## 参考文章

図2】一実施形態に係る閉ループ制御の実施態様の高度な実施態様を示す。
図3】一実施形態に係る組み込み適応制御システムを示す。
図4】一実施形態に係る音響エコーキャンセラ/キャンセレーションに関連して使用される適応制御システムの詳細な実施態様の例を示す。
図5】一実施形態に係るアクティブノイズキャンセレーションに関連して使用される適応制御システムの詳細な実施態様の例を示す。
【発明を実施するための形態】
【0009】
本発明の発明を実施するための形態を、必要に応じて本明細書に開示する。しかし、開示する実施形態が、多様な形式及び代替形式で実施され得る本発明の例示にすぎないことを理解するべきである。図は必ずしも原寸に比例していない。特定の構成要素の詳細を示すために、一部の特徴を誇張するまたは最小限に抑える場合がある。したがって、本明細書に開示する具体的な構造上の詳細及び機能上の詳細は、制限的なものとして解釈するべきではなく、単に本発明を多様に利用するために当業者を指導するための代表的な根拠として解釈するべきである。
【0010】
本明細書に開示するサーバ、コントローラ、及びクライアント等の多様な電気装置が、多様なマイクロプロセッサ、集積回路、メモリデバイス(例えば、FLASH、ランダムアクセスメモリ(RAM)、読み取り専用メモリ(ROM)、電気的プログラマブル読み取り専用メモリ(EPROM)、電気的消去可能PROM(EEPROM)、または他のその適切な変形)、及び互いに共同して本明細書に開示する動作(複数可)を実行するソフトウェアを含んでよいことが認識される。さらに、これらの電気装置は、開示する任意の数の機能を実行するようにプログラムされる非一過性コンピュータ可読媒体で実施されるコンピュータプログラムを実行するために1つ以上のマイクロプロセッサを利用する。さらに、本明細書で提供される多様な電気装置は、ハウジング、及び多様な数のマイクロプロセッサ、集積回路、ハウジングの中に配置されるメモリデバイス(例えば、FLASH、ランダムアクセスメモリ(RAM)、読み取り専用メモリ(ROM)、電気的プログラマブル読み取り専用メモリ(EPROM)、電気的消去可能PROM(EEPROM))を含む。また、電気装置は、それぞれ本明細書に説明する他のハードウェアベースのデバイスからデータを受信し、他のハードウェアベースのデバイスへデータを送信するためのハードウェアベースの入力及び出力も含む。

## データ抜粋
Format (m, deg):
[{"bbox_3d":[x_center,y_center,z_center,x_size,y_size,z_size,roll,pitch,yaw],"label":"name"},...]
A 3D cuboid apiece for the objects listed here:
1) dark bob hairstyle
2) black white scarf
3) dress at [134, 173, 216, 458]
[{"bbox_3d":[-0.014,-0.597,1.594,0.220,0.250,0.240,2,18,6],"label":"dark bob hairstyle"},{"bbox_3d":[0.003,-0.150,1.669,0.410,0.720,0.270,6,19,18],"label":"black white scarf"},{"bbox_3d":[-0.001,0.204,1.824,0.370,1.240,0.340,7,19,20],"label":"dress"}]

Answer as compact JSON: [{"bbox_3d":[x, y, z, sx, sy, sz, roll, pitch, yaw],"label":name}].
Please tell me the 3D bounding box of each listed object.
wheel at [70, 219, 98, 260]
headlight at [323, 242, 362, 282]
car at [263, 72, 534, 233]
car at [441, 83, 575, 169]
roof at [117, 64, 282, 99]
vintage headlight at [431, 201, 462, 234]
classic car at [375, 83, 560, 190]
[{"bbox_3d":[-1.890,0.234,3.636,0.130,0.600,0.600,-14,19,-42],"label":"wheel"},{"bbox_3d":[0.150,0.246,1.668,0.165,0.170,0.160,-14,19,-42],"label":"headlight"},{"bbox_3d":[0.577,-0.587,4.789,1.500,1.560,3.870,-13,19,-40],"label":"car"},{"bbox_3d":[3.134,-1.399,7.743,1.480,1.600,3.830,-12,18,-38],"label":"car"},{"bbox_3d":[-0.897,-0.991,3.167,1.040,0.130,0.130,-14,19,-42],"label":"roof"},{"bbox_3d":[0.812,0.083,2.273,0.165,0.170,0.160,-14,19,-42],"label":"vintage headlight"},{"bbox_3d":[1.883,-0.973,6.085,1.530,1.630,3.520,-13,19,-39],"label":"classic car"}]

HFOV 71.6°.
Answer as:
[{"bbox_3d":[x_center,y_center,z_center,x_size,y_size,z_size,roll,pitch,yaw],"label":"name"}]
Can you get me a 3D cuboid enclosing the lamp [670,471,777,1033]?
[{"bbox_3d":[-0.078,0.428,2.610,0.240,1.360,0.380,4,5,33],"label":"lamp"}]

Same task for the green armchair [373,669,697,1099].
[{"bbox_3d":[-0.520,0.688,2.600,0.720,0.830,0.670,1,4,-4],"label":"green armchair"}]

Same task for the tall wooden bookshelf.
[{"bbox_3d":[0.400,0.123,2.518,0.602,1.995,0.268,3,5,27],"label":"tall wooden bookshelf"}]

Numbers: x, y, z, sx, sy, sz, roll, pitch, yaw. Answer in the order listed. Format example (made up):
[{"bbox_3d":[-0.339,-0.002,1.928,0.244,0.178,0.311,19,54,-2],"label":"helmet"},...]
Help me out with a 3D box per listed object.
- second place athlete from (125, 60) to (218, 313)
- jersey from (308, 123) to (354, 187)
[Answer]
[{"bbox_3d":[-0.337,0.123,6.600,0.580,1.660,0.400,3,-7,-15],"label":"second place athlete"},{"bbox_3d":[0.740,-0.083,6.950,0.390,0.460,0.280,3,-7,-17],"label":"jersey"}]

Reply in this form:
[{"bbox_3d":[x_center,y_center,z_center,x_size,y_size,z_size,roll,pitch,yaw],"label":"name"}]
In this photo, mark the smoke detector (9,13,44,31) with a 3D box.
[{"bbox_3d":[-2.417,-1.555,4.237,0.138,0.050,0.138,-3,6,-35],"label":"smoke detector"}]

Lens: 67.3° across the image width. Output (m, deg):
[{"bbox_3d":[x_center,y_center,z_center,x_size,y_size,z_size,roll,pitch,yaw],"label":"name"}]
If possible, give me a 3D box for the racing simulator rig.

## やること
1 > 適応制御に関する文章によると、図5は何に関連して使用される適応制御システムの例を示していますか。
2 > 次の(a)〜(c)が適応制御に関する文章と一致するかどうかを、それぞれ「はい」か「いいえ」で答え、根拠となる文章中の語句をそのまま引用してください。
(a) 図は必ずしも原寸に比例していない。
(b) 開示された具体的な構造上の詳細は、制限的なものとして解釈するべきである。
(c) 電気装置は、データを送受信するためのハードウェアベースの入力及び出力を含む。
3 > 適応制御に関する文章を、最後の文の後から書き継いでください。
資料は、上の参考文章とは関係ありません。

## 解答
1 > アクティブノイズキャンセレーションに関連して使用される適応制御システムの詳細な実施態様の例です。

2 >
(a) はい:「図は必ずしも原寸に比例していない。」
(b) いいえ:「制限的なものとして解釈するべきではなく」
(c) はい:「他のハードウェアベースのデバイスからデータを受信し、他のハードウェアベースのデバイスへデータを送信するためのハードウェアベースの入力及び出力も含む」

3 >
【0011】
概して、本明細書に開示する実施形態は、とりわけ、例えば多くの高度アルゴリズムの実現可能性を与えるLinux(登録商標)オペレーティングシステムに関連して使用し得る同期した基準測定組み込み入力信号アーキテクチャ及び測定組み込み入力信号アーキテクチャを提供する。アーキテクチャは信頼性があり、任意の数の適応制御戦略のために実装され得る。Linux(登録商標)オペレーティングシステムは、任意の数の音声処理装置のために使用され得る。例えば、アーキテクチャは、例えば音響エコーキャンセラまたはキャンセレーション(AEC)アプリケーション、アクティブノイズキャンセレーション(ANC)システム、任意の他の適切な音声ベースのアプリケーション、または一般的に、同期した相対的な基準信号及び測定信号を必要とする任意の制御アプリケーションに関連するが、これに限定されない同期した基準信号及び測定信号を利用してよい。示したエンハンスメント(またはアーキテクチャ)は、エンドツーエンドレイテンシが動的に変化する場合がある一方で、簡素であり得、基準信号と測定信号との間の相対的な同期設計を提供する低コストの方法をもたらし得る信号調整回路を利用してよい。本明細書に説明する実施形態が、音声システムを含まない任意のシステムに適用され得、それにより、例えばエラーを最小限に抑えるために相対的な同期した基準信号及び測定信号を利用することによって制御ターゲットを達成することが所望されることが認識される。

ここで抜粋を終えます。